Aim of the task: Extract every line of the material below and copy each one without any change.
--- START OF Dataset records ---
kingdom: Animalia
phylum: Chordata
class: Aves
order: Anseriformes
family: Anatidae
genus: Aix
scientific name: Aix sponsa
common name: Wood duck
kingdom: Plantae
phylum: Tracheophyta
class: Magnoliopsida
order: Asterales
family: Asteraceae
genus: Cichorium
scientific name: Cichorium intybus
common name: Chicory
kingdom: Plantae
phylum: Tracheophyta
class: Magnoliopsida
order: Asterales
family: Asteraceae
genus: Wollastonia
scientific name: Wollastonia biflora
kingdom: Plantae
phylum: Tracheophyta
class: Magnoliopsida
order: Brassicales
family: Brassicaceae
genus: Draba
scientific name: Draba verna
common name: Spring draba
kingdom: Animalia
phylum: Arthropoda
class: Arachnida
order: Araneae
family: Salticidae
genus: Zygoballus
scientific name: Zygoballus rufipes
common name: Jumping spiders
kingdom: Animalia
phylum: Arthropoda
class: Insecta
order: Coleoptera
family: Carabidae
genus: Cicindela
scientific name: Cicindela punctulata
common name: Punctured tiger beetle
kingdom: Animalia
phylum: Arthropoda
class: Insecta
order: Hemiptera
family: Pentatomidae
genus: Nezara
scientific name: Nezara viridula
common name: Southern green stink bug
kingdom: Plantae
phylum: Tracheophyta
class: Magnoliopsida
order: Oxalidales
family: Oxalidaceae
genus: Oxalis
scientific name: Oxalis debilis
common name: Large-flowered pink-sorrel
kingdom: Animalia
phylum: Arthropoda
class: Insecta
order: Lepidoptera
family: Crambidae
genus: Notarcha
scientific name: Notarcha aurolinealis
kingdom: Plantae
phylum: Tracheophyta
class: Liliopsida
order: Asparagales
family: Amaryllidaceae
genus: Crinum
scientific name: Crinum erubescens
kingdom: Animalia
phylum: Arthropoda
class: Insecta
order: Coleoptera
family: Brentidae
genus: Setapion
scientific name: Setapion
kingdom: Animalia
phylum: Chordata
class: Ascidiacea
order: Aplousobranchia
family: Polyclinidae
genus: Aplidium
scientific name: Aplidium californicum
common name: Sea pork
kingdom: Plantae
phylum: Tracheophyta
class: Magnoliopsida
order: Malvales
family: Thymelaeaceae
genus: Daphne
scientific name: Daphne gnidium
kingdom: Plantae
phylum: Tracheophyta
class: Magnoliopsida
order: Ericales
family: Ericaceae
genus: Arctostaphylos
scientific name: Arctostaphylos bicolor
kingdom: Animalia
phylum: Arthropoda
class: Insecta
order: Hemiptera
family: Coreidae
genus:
--- END OF Dataset records ---
Exercise solution:
kingdom: Animalia
phylum: Chordata
class: Aves
order: Anseriformes
family: Anatidae
genus: Aix
scientific name: Aix sponsa
common name: Wood duck
kingdom: Plantae
phylum: Tracheophyta
class: Magnoliopsida
order: Asterales
family: Asteraceae
genus: Cichorium
scientific name: Cichorium intybus
common name: Chicory
kingdom: Plantae
phylum: Tracheophyta
class: Magnoliopsida
order: Asterales
family: Asteraceae
genus: Wollastonia
scientific name: Wollastonia biflora
kingdom: Plantae
phylum: Tracheophyta
class: Magnoliopsida
order: Brassicales
family: Brassicaceae
genus: Draba
scientific name: Draba verna
common name: Spring draba
kingdom: Animalia
phylum: Arthropoda
class: Arachnida
order: Araneae
family: Salticidae
genus: Zygoballus
scientific name: Zygoballus rufipes
common name: Jumping spiders
kingdom: Animalia
phylum: Arthropoda
class: Insecta
order: Coleoptera
family: Carabidae
genus: Cicindela
scientific name: Cicindela punctulata
common name: Punctured tiger beetle
kingdom: Animalia
phylum: Arthropoda
class: Insecta
order: Hemiptera
family: Pentatomidae
genus: Nezara
scientific name: Nezara viridula
common name: Southern green stink bug
kingdom: Plantae
phylum: Tracheophyta
class: Magnoliopsida
order: Oxalidales
family: Oxalidaceae
genus: Oxalis
scientific name: Oxalis debilis
common name: Large-flowered pink-sorrel
kingdom: Animalia
phylum: Arthropoda
class: Insecta
order: Lepidoptera
family: Crambidae
genus: Notarcha
scientific name: Notarcha aurolinealis
kingdom: Plantae
phylum: Tracheophyta
class: Liliopsida
order: Asparagales
family: Amaryllidaceae
genus: Crinum
scientific name: Crinum erubescens
kingdom: Animalia
phylum: Arthropoda
class: Insecta
order: Coleoptera
family: Brentidae
genus: Setapion
scientific name: Setapion
kingdom: Animalia
phylum: Chordata
class: Ascidiacea
order: Aplousobranchia
family: Polyclinidae
genus: Aplidium
scientific name: Aplidium californicum
common name: Sea pork
kingdom: Plantae
phylum: Tracheophyta
class: Magnoliopsida
order: Malvales
family: Thymelaeaceae
genus: Daphne
scientific name: Daphne gnidium
kingdom: Plantae
phylum: Tracheophyta
class: Magnoliopsida
order: Ericales
family: Ericaceae
genus: Arctostaphylos
scientific name: Arctostaphylos bicolor
kingdom: Animalia
phylum: Arthropoda
class: Insecta
order: Hemiptera
family: Coreidae
genus:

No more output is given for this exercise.